Major League Baseball takes a break after this weekend’s series in an event often referred to as the “Midsummer Classic” - the All-Star Game. Growing up, I remember hearing about three All-Star moments that stood the test of time: Ted Williams and his walk-off home run to win the 1941 All-Star Game, Pete Rose barreling over Ray Fosse (effectively ending Fosse’s career), and Reggie Jackson blasting a home run out of old Tiger Stadium in 1971. These moments kept me glued to the screen during every All-Star Game as I grew up, waiting to witness one of those historic moments.
Probably my favorite moment came in 1989 when Bo Jackson crushed an unbelievable shot off of Rick Reuschel from the leadoff spot. It captured the greatness of the event in a single moment - the anticipation of two players at the top of their games, an opportunity to witness next-level greatness, and a moment that would forever be etched in your memory.
I’m kind of sad that the Home Run Derby captures more attention than the game itself today. There’s so much less anticipation around the game and patiently waiting for a generational moment. Oh well, forgive my old man digression for just a second there.

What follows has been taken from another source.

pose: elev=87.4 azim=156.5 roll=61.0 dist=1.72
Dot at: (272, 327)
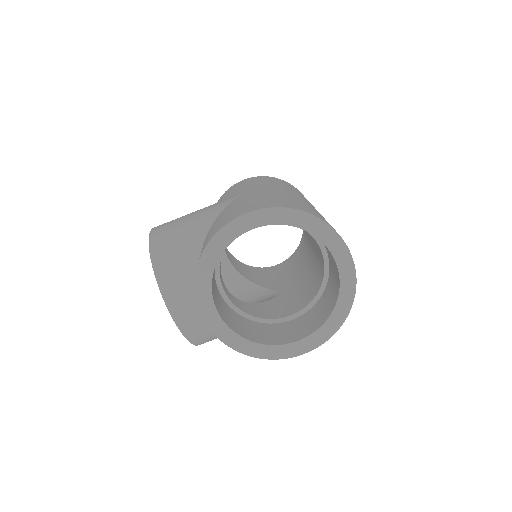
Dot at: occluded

As the event approaches, it’s given me pause to think about being a spiritual all-star. Like becoming an All-Star in Major League Baseball, it takes time and a journey. Nothing about that work is easy and the amount of time it takes to perfect one’s spiritual walk takes, well, a lifetime. More specifically, I’ve been thinking about the habits and practices necessary to get to that level spiritually. None of them sound difficult (prayer, reading the Bible, loving others well), but they are all difficult to practice consistently.
In the midst of difficulty, both in the moment and over the course of days of trial, it seems to me that one of the most important practices is that of embedding God’s wisdom on your heart. Scripture reading and memorization is key to wiring your brain to lean in God during difficulty instead of your own wisdom.
Life represents a long and difficult road, especially when you’re trying to become a spiritual all-star. The best part about such a pursuit is that it’s open to every one of us, while the MLB All-Star Game will only be attainable by a select few. Join me and so many others in that pursuit and encourage others in their journey!